Patients with PEA presented with lower abdominal pain of recent onset that was localized to the left (seven cases) and right (one case) lower quadrants. Well-localized tenderness without peritoneal irritation sign was usually the only physical finding. Blood tests were not significant. In acute diverticulitis, the pain was more evenly distributed throughout the lower abdomen and findings like nausea, fever, and leukocytosis were more frequently associated than in PEA. Computed tomography findings, such as pedunculated oval fatty mass with streaky densities connected to the serosal surface of the adjacent colon, can lead to the diagnosis of PEA. Symptoms of PEA were resolved within 1 week (mean, 4.7 days) without surgery.

CONCLUSIONS

When patients with very localized lower abdominal pain and tenderness do not have associated symptoms or laboratory abnormalities, a high index of suspicion for PEA and early radiologic examinations are required.

摘要

背景

原发性网膜附件炎(PEA)是一种少见的腹痛原因,其发生是由于附件扭转或附件引流静脉的自发性血栓形成。
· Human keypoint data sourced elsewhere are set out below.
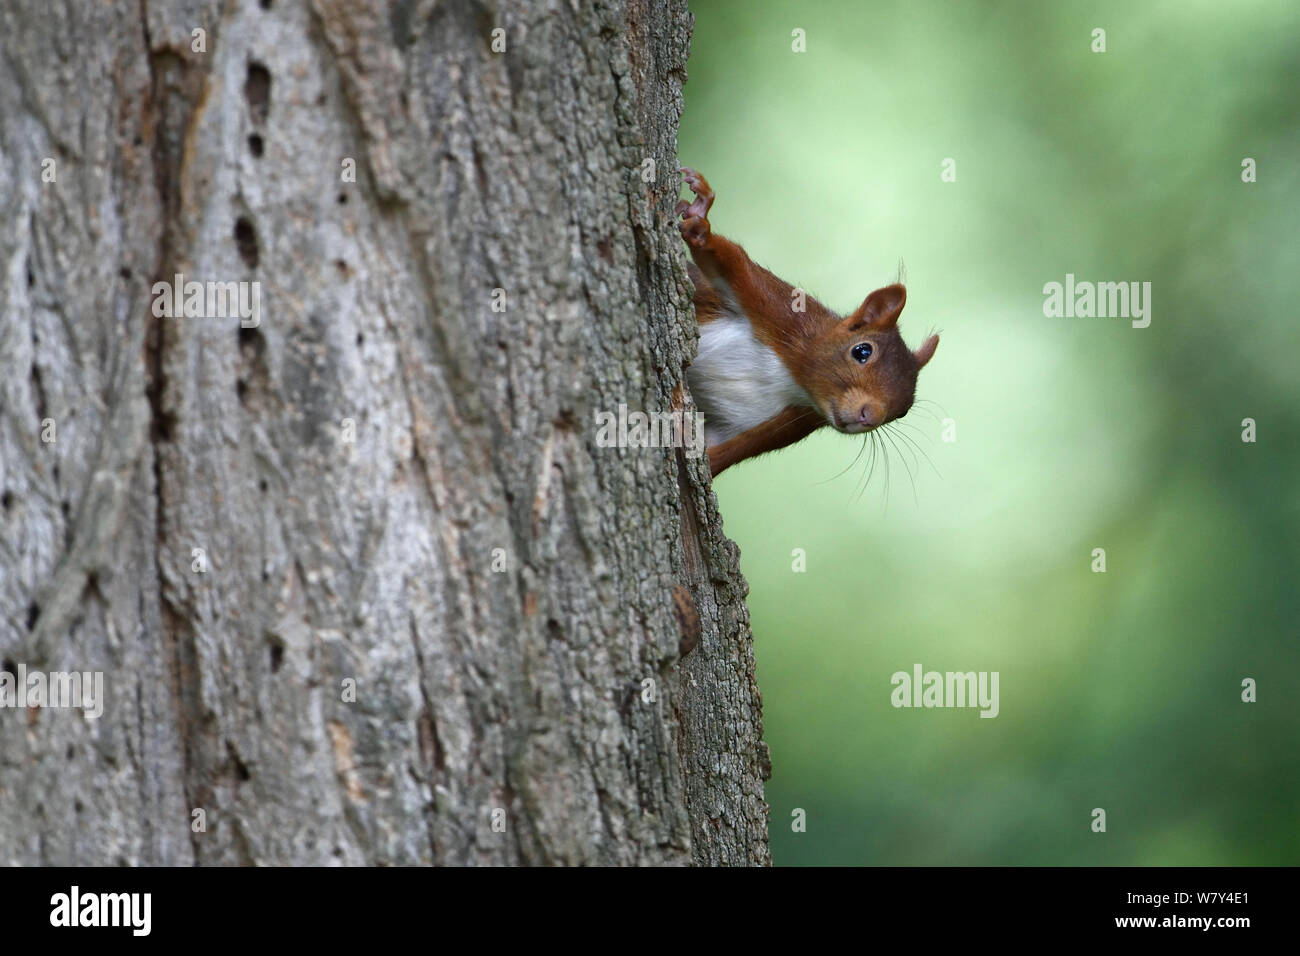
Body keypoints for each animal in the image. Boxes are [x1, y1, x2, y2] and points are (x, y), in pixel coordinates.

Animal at [676, 170, 941, 478]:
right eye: (862, 351)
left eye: (903, 412)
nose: (870, 417)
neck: (794, 381)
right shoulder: (784, 313)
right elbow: (733, 263)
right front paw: (700, 219)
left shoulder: (787, 423)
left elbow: (717, 452)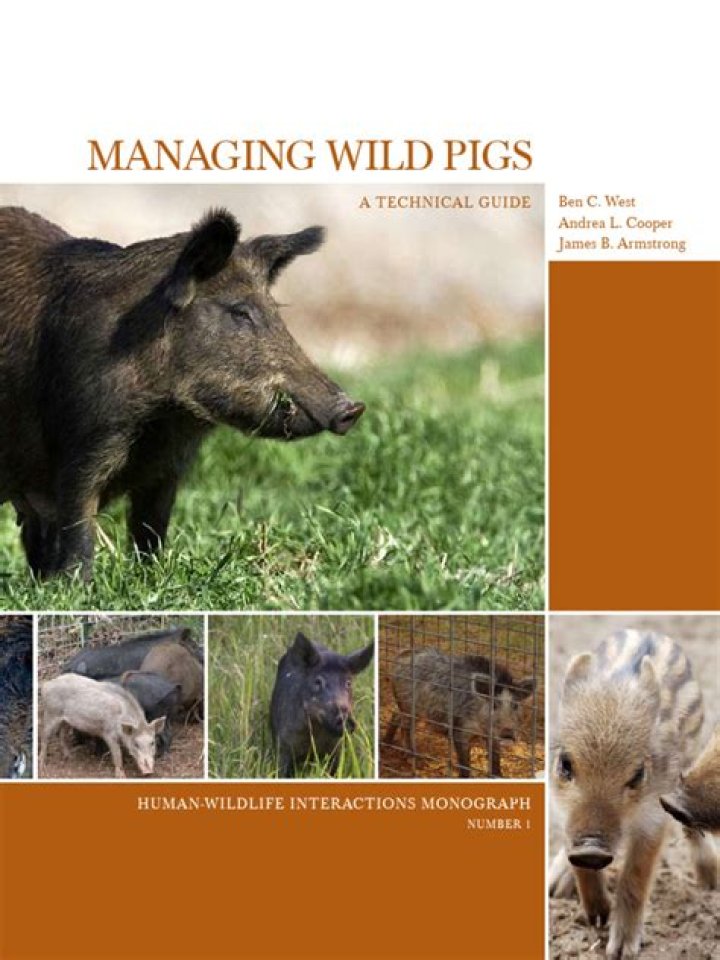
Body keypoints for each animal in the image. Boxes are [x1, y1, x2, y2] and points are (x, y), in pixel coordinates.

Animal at [0, 206, 365, 579]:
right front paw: (77, 586)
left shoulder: (168, 468)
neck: (163, 416)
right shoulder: (84, 441)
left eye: (276, 311)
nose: (352, 408)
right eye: (240, 312)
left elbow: (151, 530)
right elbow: (79, 529)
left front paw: (151, 577)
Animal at [270, 632, 374, 778]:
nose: (344, 717)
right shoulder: (283, 745)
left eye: (348, 683)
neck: (316, 731)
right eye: (318, 681)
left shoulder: (337, 749)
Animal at [385, 647, 535, 777]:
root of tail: (403, 655)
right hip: (410, 704)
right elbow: (464, 763)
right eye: (494, 704)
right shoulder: (460, 728)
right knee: (405, 725)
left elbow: (495, 760)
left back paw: (387, 743)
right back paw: (413, 757)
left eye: (515, 705)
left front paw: (499, 776)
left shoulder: (492, 735)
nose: (507, 734)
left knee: (396, 715)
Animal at [549, 630, 716, 960]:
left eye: (638, 774)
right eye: (565, 763)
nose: (591, 848)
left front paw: (621, 949)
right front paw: (597, 916)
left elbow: (636, 875)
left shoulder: (655, 814)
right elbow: (575, 856)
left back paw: (710, 880)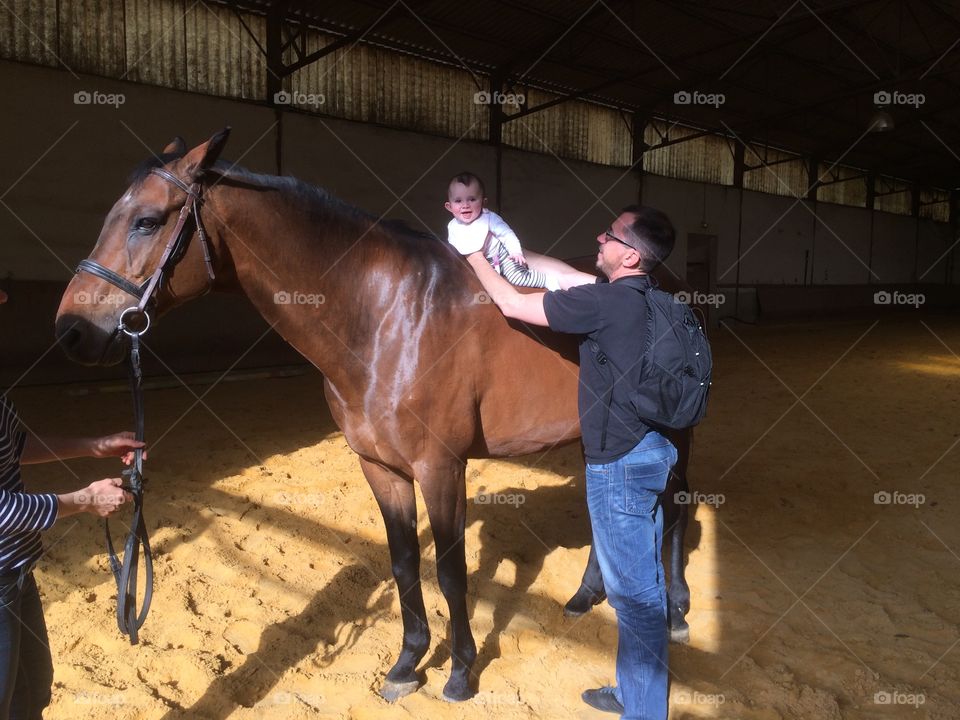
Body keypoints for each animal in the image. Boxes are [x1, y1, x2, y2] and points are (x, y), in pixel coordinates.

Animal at [54, 131, 688, 704]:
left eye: (146, 221)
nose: (71, 331)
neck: (387, 316)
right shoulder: (380, 467)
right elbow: (405, 562)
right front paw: (409, 663)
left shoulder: (441, 468)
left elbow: (451, 571)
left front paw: (461, 672)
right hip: (594, 432)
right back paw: (585, 598)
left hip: (675, 433)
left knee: (676, 510)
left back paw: (677, 611)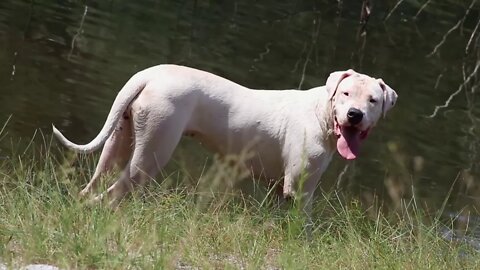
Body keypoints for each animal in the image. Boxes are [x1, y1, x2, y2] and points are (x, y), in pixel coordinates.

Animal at [52, 64, 398, 214]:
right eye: (346, 93)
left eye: (373, 100)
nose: (354, 114)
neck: (321, 112)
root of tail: (150, 74)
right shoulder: (299, 190)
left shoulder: (281, 190)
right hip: (152, 150)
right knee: (114, 192)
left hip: (119, 140)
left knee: (95, 182)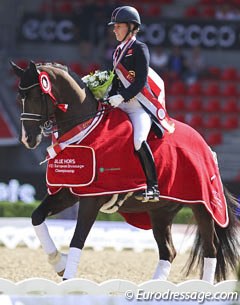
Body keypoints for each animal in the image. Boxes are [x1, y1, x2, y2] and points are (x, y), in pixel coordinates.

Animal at [10, 60, 239, 282]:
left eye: (35, 96)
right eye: (20, 97)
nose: (27, 139)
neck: (85, 129)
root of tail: (207, 148)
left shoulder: (93, 198)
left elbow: (78, 239)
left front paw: (68, 281)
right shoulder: (69, 191)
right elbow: (36, 217)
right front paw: (59, 263)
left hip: (203, 206)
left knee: (211, 248)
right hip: (161, 211)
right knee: (168, 251)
原发性网膜附件炎常因部位不同而被误诊为阑尾炎或憩室炎。

研究

回顾性分析8例原发性网膜附件炎患者的临床和影像学特征,并与18例急性憩室炎患者进行比较。

结果

原发性网膜附件炎患者表现为近期发作的下腹部疼痛,局限于左下腹(7例)和右下腹(1例)。通常唯一的体格检查发现是局限性压痛而无腹膜刺激征。血液检查无明显异常。在急性憩室炎中,疼痛更均匀地分布于整个下腹部,与原发性网膜附件炎相比,恶心、发热和白细胞增多等表现更常见。计算机断层扫描结果,如与相邻结肠浆膜面相连的带蒂椭圆形脂肪块伴条纹状密度影,可有助于原发性网膜附件炎的诊断。原发性网膜附件炎的症状在1周内(平均4.7天)缓解,无需手术。

结论

当患者出现非常局限的下腹部疼痛和压痛且无相关症状或实验室异常时,需要高度怀疑原发性网膜附件炎并尽早进行影像学检查。